== What you are asked to do ==
Scan the material that follows. Copy every line containing the word "Each".
=-=-=-=-=
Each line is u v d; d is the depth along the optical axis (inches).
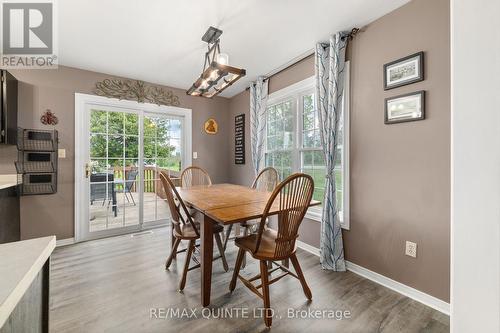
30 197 107.8
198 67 119.4
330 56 90.7
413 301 70.0
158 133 148.0
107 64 115.1
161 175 80.5
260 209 65.3
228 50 102.5
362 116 84.7
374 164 81.4
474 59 34.4
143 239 123.4
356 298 71.4
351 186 89.0
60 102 114.2
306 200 63.3
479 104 34.0
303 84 111.3
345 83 89.7
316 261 97.3
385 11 76.3
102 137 127.8
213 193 92.3
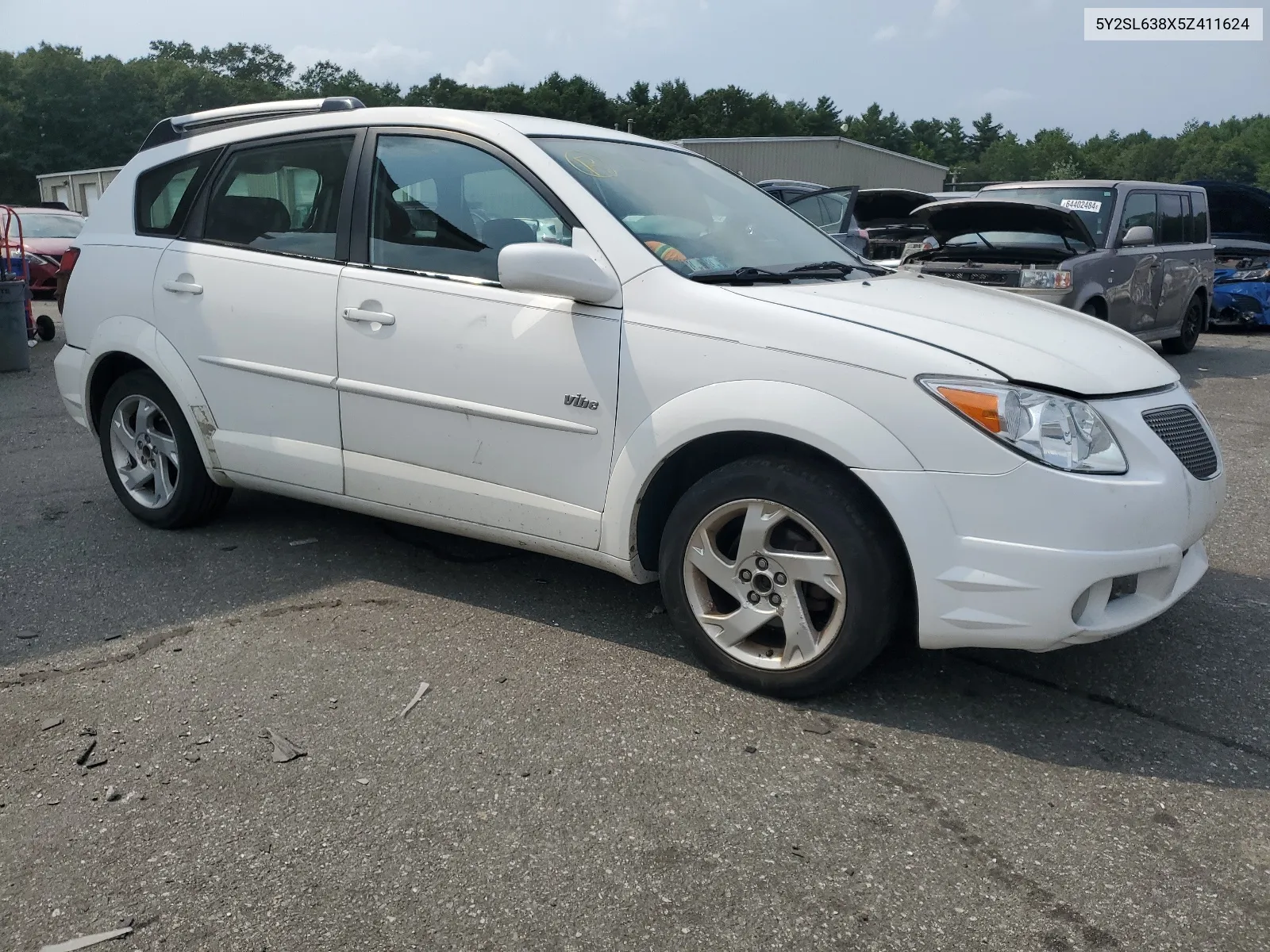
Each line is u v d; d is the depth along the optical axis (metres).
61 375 4.80
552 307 3.37
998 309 3.42
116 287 4.49
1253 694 3.25
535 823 2.53
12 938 2.15
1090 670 3.40
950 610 2.86
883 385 2.87
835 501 2.95
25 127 70.00
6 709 3.07
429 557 4.37
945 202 8.41
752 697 3.18
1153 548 2.87
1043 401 2.81
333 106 4.09
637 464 3.23
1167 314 10.37
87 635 3.58
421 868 2.37
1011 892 2.30
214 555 4.37
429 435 3.66
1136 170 137.75
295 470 4.05
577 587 4.06
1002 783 2.73
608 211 3.41
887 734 2.98
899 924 2.19
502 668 3.36
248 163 4.21
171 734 2.93
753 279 3.36
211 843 2.46
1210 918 2.22
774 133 114.94
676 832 2.50
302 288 3.90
=-=-=-=-=
== Solution to this task ==
Each line is u v d; d is the depth along the optical axis (inches).
Each line is u v d; d is the depth along the optical axis (metres).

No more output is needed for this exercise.